Claudio Widmer
Mit der amtierenden Regierungsrätin Ursula Gut-Winterberger sowie dem Adliswiler Stadtpräsidenten und Kantonsrat Thomas Heiniger steigt die FDP des Kantons Zürich in die kommenden Regierungsratswahlen. Mit ihren Ansichten und Positionen fällt sie kaum aus dem parteipolitischen Rahmen, deshalb wäre alles andere als eine Wiederwahl eine dicke Überraschung Ähnlich konform stellt sich auch der neue Regierungsratskandidat Thomas Heiniger dar. Der amtierende Stadtpräsident von Adliswil und Kantonsrat sieht sportliche Kompetenzen als Schlüssel für die Festigung und Förderung des Standortes Zürich. Die Limmatstadt sei der «Motor der Schweiz» und müsse «stark, fair, ausdauernd und intelligent» sein. Mit dem Adjektiv ausdauernd weist Heiniger auf die Budgetpolitik hin: «Man muss mit den gegebenen Mitteln auskommen», meint der Partner einer Anwaltskanzlei. Konkrete Vorstellungen wo gespart werden kann, hat er allerdings nicht. Sicher ist für ihn hingegen, «dass das Problem nicht mit einer Steuererhöhung gelöst werden soll.»
Neben den amtierenden Kantonsrätinnen Susanne Bernasconi-Aeppli, die zum letzten Mal kandidiert, und Regine Sauter, die vor allem das Arbeitskräftepotential der Frauen fördern will, präsentierten die Kreisparteien fünf neue Köpfe für den Kantonsrat. Mit Marco Camin Gemeinderat, Zahntechniker und Bierbrauer ist ein klassischer Kleinunternehmer im Aufgebot, der sich die Kandidatur nicht zuletzt durch seine Leistungen im Gemeinderat verdiente.
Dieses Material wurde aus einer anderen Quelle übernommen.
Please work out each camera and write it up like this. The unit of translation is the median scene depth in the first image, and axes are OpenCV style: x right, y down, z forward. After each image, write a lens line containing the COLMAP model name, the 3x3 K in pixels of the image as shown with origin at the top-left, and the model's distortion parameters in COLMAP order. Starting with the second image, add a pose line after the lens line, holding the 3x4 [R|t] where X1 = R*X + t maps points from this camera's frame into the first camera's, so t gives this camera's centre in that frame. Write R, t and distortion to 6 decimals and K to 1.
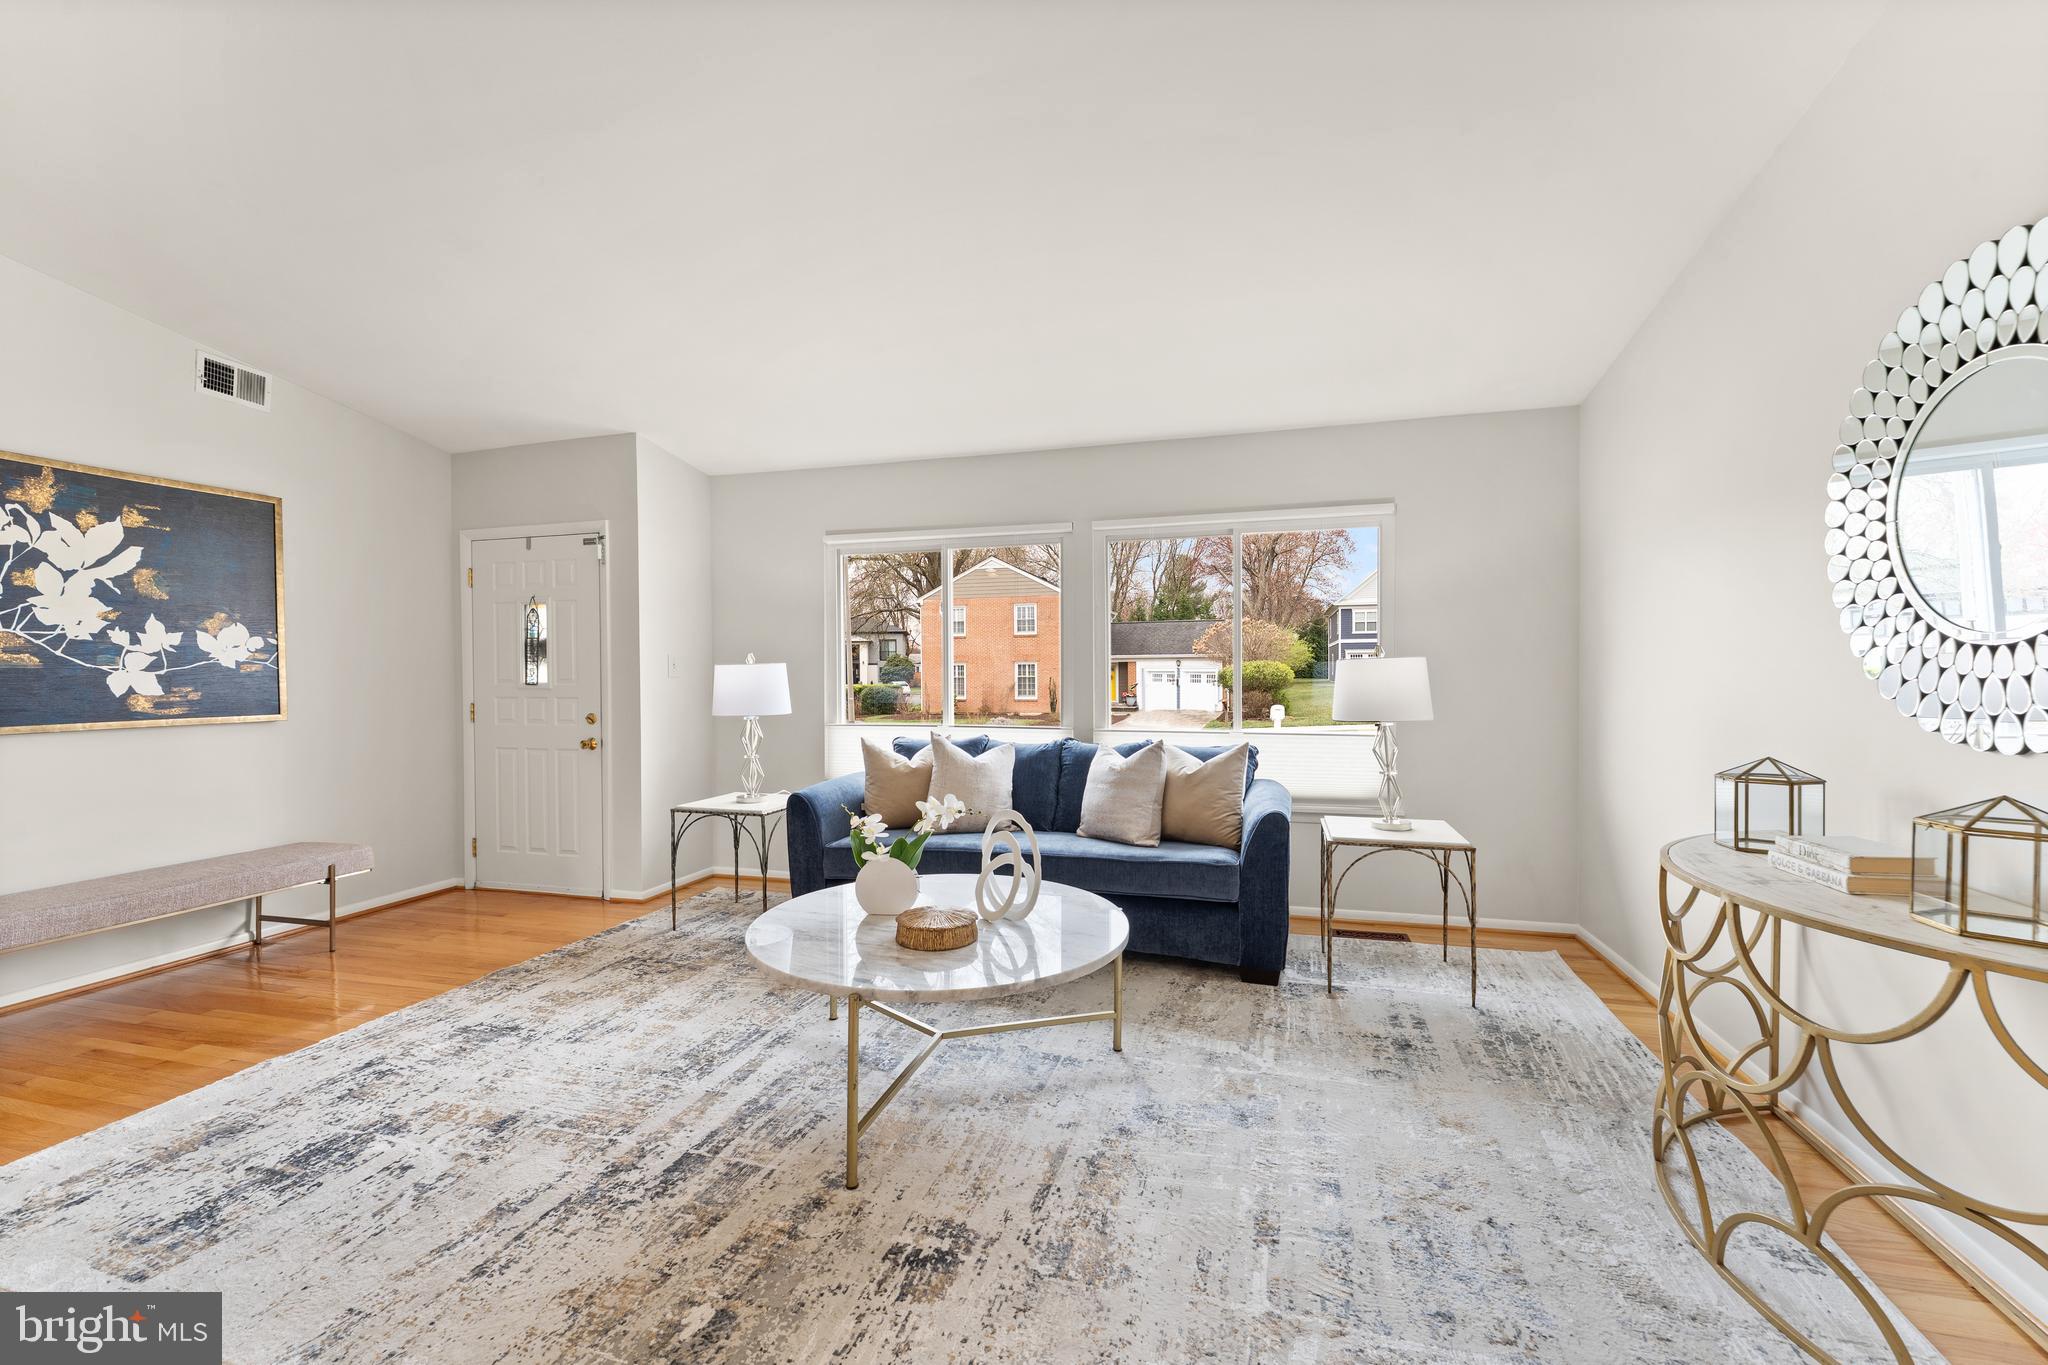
lens RADIAL K [[833.9, 0, 1028.9], [0, 833.9, 689.5], [0, 0, 1]] dist [0.000289, -0.000183]
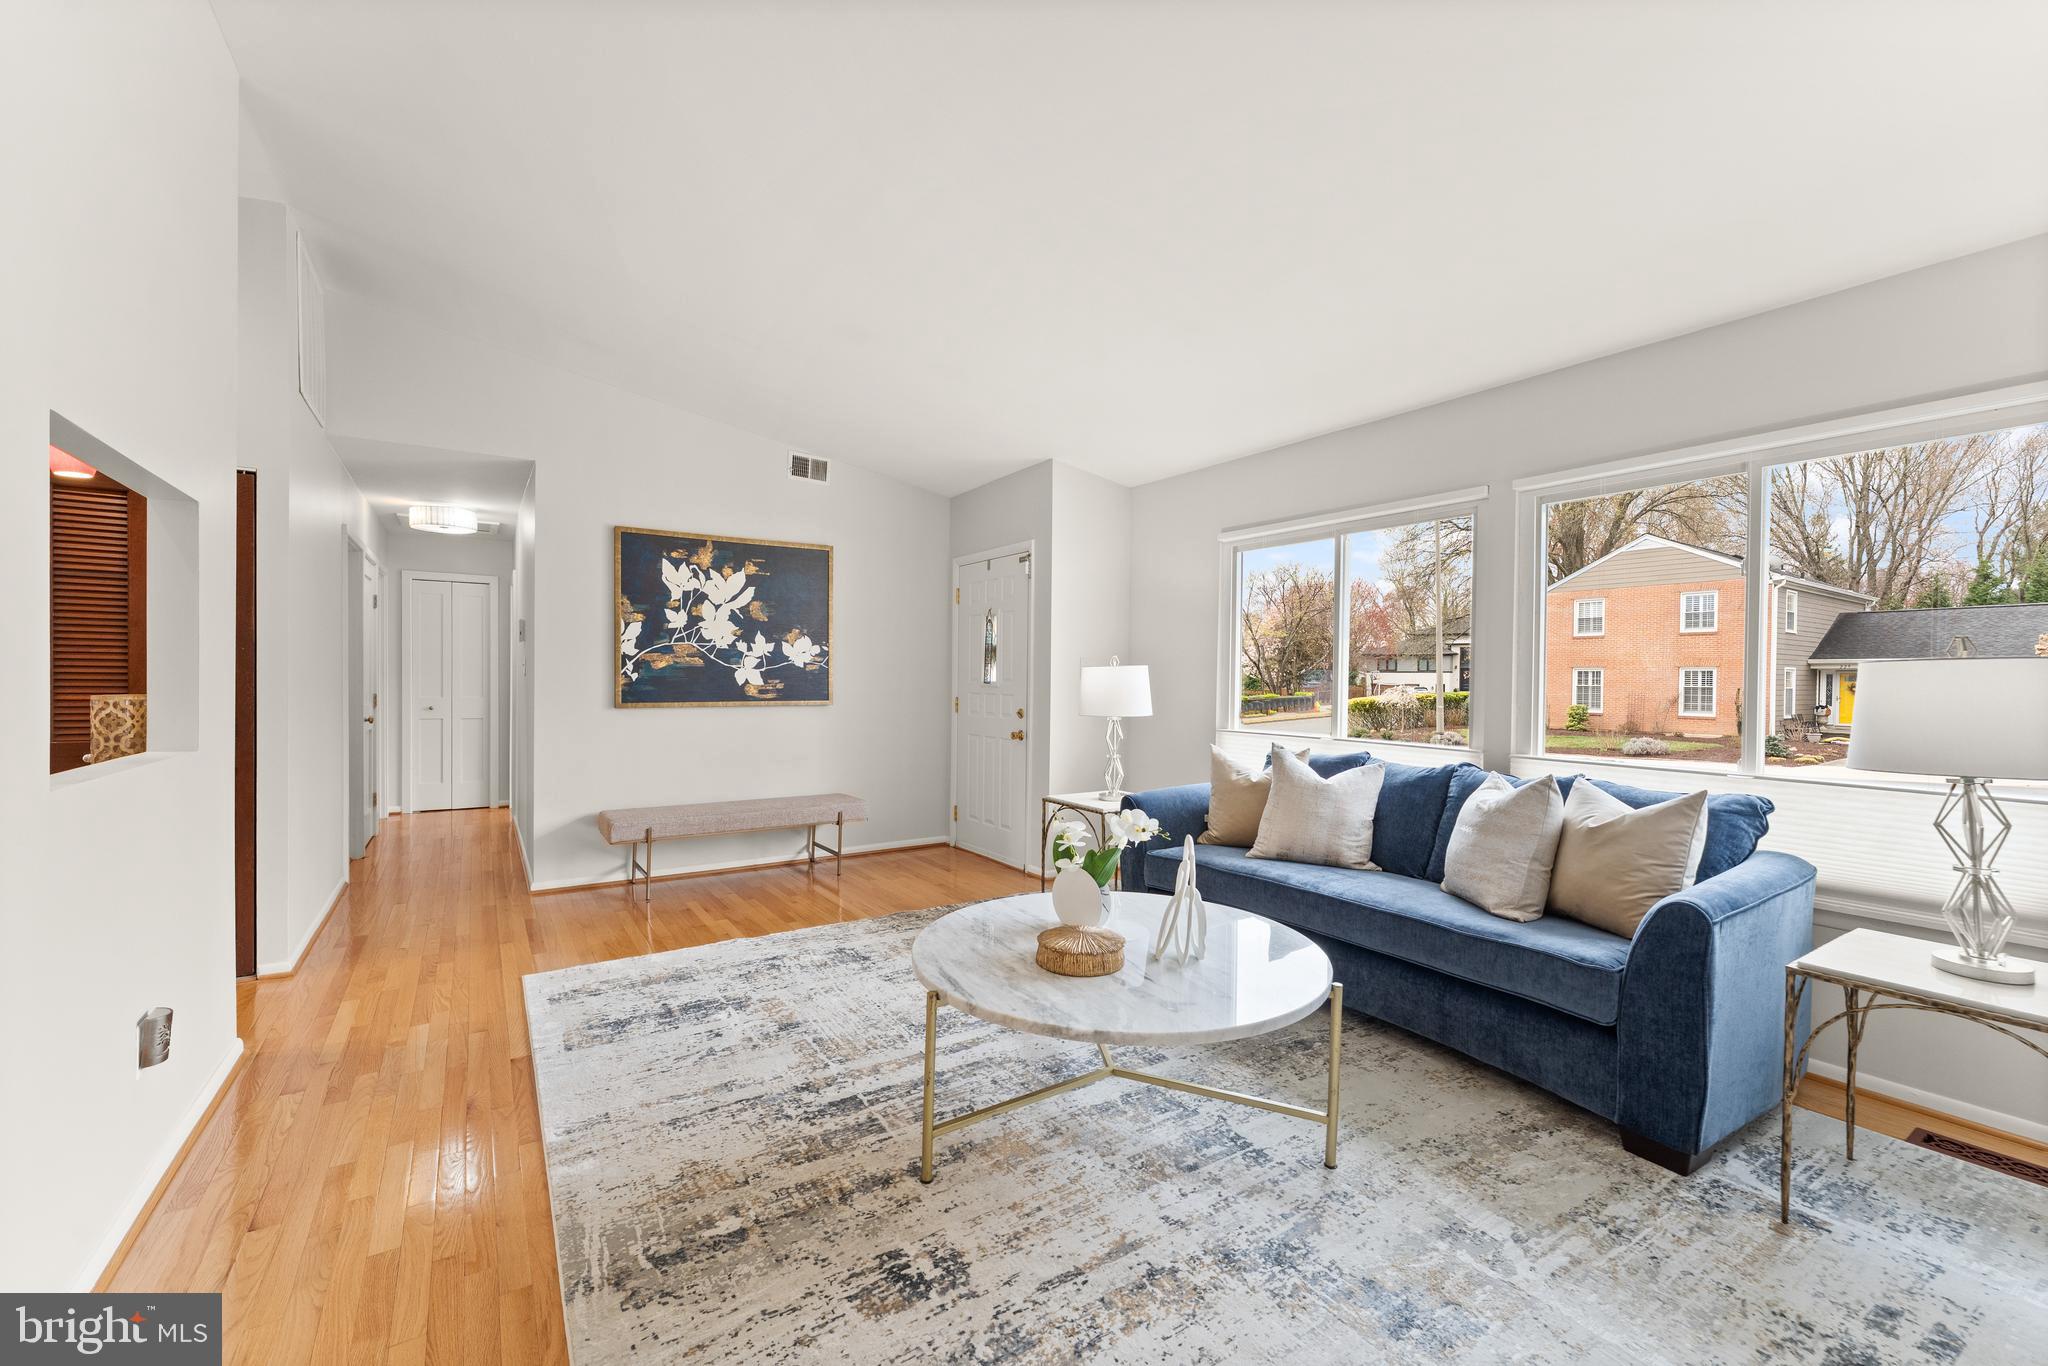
lens RADIAL K [[833.9, 0, 1022.9], [0, 833.9, 689.1], [0, 0, 1]] dist [0.000289, -0.000183]
pose [[0.756780, 0.022570, -0.653280, 0.308572], [-0.026161, 0.999649, 0.004231, -0.004468], [0.653146, 0.013889, 0.757105, 0.177913]]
Seine Hauptanliegen sind kaum überraschend verbesserte Auflagen für KMU. Der Stadtzürcher FDP-Präsident Urs Egger formuliert eine Stärkung des Schweizer Wirtschaftsmotors Zürich als sein Hauptziel, während der 44-jährige Lehrer und Schulleiter Christian Aeschbach vor allem die Bildungsdirektion anprangerte.Mit dem Unternehmer Marc Bourgeois und Junganwalt Thomas G. Albert will die FDP auch jüngere Wähler ansprechen. Bourgeois fand, dass das Arbeitskraftpotential der Frauen nicht ausgenützt werde. Er emfpndet dies als einen «erbärmlichen Zustand».
Der Präsident der Jungfreisinnigen Thomas G. Albert vertrat hingegen vehement die Absicht, neue Kernkraftwerke zu bauen und sprach gar von einer Endlagerung der Brennstäbe im eigenen Kanton eine Position die in dieser Form noch für einige Kontroversen sorgen dürfte.